WHAT THIS TASK INVOLVES >>
Reproduce verbatim the lines in the items below from the one containing "trusted their feelings." through the one containing "going to wait until more of your citizens are", including both of those lines.

EXTRACTED ENTRIES >>
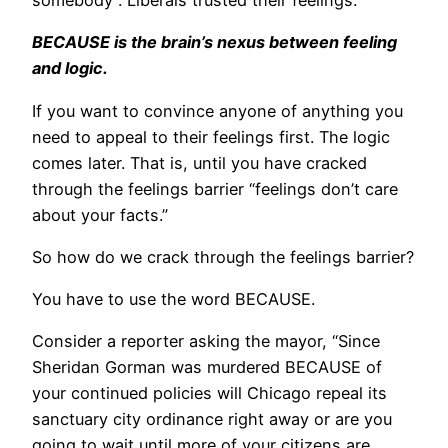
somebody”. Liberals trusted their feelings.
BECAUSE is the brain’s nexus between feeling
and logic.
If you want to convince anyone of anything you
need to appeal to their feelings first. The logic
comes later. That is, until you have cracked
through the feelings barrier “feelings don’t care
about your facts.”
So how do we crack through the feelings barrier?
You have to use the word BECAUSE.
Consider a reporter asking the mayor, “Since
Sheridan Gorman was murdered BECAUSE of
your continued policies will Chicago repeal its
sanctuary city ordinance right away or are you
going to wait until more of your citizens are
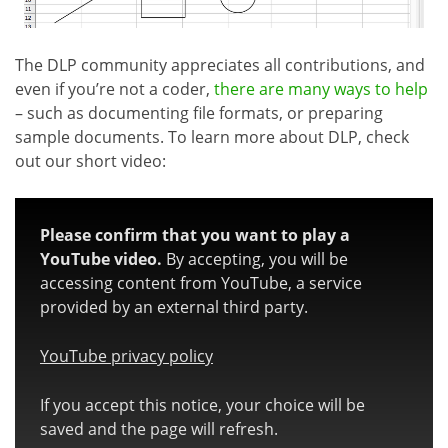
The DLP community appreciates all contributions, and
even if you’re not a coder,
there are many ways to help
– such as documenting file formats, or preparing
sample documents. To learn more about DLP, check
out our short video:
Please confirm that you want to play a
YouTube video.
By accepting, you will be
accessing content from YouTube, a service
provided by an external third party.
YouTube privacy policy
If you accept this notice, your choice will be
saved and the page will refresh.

...

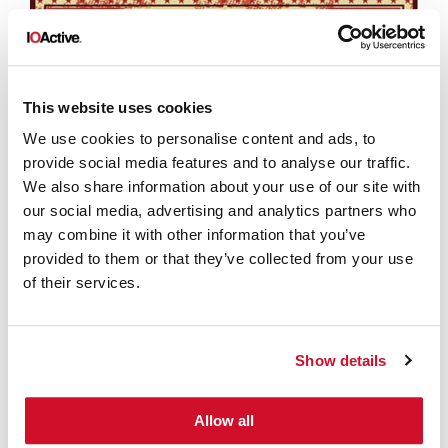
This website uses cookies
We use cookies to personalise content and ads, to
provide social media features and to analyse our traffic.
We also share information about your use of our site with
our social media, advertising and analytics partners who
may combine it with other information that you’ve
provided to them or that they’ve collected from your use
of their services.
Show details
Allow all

RESPONSE TO THIS TASK >>
somebody”. Liberals trusted their feelings.
BECAUSE is the brain’s nexus between feeling
and logic.
If you want to convince anyone of anything you
need to appeal to their feelings first. The logic
comes later. That is, until you have cracked
through the feelings barrier “feelings don’t care
about your facts.”
So how do we crack through the feelings barrier?
You have to use the word BECAUSE.
Consider a reporter asking the mayor, “Since
Sheridan Gorman was murdered BECAUSE of
your continued policies will Chicago repeal its
sanctuary city ordinance right away or are you
going to wait until more of your citizens are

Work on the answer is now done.